# Instruction
Return each line of the material below that contains the string "skPoint".

** Start Provided data **

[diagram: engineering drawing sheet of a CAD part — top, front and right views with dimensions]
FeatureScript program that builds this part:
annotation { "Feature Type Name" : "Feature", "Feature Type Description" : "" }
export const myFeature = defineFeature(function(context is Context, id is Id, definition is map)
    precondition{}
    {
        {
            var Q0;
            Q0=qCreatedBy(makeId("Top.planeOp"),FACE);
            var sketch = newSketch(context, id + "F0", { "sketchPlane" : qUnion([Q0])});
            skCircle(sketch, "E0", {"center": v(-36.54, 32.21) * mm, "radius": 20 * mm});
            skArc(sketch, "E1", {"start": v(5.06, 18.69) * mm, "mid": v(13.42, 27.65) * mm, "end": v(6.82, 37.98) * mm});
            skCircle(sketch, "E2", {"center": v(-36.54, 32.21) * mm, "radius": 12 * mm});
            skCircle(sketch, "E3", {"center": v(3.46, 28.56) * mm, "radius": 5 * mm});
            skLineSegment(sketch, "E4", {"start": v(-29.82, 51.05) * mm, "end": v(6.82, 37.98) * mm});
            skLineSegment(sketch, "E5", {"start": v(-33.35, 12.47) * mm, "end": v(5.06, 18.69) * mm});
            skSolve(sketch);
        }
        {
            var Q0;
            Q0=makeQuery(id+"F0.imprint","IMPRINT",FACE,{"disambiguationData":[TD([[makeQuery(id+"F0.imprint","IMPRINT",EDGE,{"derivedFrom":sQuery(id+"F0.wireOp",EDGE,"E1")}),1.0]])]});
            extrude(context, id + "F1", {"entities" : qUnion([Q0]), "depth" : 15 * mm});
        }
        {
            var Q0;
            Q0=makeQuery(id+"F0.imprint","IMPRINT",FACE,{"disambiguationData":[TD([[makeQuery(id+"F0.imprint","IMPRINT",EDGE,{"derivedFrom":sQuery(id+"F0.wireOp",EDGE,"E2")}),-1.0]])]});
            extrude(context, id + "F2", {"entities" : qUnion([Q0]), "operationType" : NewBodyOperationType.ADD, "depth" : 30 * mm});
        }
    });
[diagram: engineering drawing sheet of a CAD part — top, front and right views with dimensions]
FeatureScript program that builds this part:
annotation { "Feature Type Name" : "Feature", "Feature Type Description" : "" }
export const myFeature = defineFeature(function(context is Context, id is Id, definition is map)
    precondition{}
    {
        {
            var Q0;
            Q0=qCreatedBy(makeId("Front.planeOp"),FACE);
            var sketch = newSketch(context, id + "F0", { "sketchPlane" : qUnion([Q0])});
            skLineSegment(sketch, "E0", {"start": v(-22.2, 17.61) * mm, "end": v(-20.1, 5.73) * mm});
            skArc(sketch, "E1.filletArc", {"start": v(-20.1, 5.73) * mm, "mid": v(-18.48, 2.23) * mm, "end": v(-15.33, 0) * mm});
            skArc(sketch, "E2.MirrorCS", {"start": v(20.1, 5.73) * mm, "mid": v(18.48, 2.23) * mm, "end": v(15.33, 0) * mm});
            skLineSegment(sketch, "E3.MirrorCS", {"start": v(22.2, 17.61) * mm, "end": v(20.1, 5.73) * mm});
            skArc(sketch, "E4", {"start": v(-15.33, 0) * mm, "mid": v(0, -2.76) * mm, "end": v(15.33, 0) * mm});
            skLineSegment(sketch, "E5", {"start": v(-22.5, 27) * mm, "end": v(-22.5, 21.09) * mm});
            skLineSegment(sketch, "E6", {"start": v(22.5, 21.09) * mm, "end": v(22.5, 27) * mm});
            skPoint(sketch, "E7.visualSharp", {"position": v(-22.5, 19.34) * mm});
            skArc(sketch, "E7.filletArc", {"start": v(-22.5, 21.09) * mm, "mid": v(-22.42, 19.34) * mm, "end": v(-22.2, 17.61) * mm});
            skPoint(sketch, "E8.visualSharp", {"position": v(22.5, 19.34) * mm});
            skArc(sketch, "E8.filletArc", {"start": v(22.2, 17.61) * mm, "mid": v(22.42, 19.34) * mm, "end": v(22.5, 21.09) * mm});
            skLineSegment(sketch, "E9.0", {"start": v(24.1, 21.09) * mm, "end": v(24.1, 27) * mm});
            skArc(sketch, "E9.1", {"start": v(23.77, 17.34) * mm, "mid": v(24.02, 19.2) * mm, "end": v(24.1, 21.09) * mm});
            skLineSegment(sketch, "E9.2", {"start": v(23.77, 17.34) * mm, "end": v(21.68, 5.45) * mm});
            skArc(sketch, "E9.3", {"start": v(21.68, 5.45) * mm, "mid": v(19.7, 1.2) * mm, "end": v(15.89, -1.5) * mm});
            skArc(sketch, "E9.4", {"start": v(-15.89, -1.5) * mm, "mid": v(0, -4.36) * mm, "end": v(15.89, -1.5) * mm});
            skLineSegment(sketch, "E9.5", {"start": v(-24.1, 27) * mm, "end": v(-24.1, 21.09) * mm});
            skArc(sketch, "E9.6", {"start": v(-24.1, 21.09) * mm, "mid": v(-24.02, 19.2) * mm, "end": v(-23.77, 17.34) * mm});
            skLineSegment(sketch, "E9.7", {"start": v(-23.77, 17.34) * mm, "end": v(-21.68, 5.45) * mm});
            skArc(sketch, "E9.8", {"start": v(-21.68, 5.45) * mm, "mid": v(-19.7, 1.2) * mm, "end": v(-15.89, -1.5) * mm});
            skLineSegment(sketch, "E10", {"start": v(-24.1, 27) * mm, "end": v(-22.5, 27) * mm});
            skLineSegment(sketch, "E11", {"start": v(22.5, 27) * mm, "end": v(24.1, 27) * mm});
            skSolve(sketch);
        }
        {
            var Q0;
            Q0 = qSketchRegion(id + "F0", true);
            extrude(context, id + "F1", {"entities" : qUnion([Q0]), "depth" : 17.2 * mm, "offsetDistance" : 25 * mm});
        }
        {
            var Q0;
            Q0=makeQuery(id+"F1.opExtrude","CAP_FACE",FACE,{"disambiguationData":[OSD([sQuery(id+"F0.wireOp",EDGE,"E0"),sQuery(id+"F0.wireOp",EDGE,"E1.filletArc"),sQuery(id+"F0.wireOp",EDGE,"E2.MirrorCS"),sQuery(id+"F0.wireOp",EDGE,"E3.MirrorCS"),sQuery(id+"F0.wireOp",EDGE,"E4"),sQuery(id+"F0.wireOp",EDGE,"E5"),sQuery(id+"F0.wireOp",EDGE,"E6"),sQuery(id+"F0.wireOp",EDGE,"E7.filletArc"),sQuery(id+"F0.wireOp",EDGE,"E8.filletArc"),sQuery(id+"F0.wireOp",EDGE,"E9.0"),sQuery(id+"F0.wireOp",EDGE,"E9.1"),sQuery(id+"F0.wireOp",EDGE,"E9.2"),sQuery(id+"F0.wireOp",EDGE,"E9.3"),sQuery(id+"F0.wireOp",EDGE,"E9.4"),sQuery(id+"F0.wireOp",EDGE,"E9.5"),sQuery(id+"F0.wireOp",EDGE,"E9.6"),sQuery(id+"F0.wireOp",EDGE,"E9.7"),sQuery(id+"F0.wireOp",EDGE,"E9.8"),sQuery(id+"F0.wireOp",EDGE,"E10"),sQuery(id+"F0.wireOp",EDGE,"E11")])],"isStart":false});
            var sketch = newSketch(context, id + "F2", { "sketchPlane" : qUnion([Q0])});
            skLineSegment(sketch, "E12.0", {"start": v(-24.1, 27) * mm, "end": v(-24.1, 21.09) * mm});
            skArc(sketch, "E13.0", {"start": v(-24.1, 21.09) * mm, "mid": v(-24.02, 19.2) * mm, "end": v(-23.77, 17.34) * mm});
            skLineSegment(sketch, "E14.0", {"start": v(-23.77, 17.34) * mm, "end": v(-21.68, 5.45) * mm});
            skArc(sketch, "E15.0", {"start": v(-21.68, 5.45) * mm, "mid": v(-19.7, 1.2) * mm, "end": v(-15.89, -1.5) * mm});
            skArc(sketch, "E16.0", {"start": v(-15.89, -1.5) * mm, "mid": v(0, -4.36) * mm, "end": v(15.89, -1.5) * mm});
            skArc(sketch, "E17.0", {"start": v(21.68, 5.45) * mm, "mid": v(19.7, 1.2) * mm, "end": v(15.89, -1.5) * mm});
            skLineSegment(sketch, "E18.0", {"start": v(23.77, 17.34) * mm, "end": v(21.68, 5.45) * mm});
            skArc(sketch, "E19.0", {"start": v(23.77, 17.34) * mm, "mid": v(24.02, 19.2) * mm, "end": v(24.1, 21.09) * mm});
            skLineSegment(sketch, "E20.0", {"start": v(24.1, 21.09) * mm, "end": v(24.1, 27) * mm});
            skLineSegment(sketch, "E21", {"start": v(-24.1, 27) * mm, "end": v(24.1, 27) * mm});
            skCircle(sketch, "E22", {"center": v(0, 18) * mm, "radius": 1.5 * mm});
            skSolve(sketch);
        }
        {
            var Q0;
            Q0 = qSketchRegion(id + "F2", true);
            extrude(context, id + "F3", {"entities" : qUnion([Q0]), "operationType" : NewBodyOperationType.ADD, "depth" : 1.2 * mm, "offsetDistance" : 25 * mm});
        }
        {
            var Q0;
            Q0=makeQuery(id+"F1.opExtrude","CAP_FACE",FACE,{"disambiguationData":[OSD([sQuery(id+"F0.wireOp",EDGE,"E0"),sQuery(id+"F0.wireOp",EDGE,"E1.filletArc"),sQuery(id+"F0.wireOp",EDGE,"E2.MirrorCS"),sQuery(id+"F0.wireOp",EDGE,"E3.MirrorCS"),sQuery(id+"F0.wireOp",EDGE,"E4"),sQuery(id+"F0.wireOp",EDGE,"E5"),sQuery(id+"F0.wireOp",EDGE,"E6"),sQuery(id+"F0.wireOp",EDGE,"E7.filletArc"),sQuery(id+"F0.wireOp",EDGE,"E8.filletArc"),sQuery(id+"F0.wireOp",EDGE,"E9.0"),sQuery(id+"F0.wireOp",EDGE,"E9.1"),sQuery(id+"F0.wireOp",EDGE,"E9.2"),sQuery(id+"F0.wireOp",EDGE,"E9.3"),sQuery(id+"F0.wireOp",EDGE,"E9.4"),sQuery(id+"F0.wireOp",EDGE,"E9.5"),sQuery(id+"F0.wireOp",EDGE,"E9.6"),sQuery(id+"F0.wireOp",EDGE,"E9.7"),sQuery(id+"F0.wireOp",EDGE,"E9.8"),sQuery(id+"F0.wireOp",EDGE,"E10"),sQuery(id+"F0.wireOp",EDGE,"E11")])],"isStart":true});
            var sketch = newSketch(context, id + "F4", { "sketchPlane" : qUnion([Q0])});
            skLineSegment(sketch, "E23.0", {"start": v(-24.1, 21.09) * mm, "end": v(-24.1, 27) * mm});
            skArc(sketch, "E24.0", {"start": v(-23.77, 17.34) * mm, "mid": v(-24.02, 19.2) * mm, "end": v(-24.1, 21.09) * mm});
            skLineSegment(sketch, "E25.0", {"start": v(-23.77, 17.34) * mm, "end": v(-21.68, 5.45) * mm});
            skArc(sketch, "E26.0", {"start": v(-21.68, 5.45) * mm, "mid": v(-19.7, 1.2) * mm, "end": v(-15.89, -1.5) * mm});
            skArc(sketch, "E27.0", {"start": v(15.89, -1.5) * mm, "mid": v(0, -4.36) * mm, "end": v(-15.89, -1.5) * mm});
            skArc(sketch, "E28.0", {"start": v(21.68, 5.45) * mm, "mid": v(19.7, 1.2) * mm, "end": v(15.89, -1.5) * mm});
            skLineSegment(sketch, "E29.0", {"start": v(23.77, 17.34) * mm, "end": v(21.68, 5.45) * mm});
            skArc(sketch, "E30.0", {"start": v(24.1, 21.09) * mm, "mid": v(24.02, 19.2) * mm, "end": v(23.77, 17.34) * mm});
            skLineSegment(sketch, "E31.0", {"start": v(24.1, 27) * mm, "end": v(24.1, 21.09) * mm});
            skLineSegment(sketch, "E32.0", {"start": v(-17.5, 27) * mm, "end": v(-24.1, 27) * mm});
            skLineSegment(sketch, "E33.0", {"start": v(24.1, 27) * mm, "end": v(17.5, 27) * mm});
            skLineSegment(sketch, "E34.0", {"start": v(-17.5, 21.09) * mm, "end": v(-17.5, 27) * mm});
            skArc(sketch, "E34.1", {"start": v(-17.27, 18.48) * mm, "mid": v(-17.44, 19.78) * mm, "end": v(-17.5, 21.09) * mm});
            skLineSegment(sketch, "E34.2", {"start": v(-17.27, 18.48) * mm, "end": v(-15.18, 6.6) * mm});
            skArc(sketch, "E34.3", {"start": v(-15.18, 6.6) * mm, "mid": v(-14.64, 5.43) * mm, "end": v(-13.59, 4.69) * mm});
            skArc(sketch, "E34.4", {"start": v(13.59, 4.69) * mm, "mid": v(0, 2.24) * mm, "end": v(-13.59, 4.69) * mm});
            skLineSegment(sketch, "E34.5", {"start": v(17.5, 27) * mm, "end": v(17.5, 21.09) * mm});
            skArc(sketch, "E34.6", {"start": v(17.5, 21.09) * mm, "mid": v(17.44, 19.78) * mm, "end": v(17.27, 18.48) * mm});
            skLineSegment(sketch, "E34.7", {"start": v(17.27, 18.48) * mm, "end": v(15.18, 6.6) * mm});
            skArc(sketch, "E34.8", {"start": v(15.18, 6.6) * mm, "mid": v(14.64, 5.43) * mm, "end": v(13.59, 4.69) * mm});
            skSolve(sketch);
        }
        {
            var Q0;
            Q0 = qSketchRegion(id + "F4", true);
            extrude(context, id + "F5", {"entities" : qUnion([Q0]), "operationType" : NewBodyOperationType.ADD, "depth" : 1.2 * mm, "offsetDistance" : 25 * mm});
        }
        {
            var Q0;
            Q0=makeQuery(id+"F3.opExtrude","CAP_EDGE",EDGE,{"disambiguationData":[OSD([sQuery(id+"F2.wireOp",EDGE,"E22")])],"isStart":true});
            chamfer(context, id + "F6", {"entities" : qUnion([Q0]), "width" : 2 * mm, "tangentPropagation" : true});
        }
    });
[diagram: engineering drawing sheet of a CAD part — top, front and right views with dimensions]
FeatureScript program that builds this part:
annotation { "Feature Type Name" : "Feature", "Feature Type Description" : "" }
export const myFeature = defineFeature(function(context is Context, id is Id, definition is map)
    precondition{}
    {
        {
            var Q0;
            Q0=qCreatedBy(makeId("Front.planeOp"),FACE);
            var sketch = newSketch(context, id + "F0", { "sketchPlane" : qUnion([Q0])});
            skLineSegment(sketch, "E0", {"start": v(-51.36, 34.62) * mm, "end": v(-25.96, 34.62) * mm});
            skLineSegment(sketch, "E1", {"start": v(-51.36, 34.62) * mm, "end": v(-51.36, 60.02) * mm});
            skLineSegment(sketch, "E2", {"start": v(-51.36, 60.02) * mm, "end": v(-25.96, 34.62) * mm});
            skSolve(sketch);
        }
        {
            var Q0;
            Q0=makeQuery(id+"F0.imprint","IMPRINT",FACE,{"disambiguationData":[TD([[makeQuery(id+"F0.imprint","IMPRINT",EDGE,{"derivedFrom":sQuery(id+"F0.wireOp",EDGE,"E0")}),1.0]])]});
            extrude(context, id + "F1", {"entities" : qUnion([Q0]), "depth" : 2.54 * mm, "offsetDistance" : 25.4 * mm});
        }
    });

** End Provided data **

# Correct answer
            skPoint(sketch, "E7.visualSharp", {"position": v(-22.5, 19.34) * mm});
            skPoint(sketch, "E8.visualSharp", {"position": v(22.5, 19.34) * mm});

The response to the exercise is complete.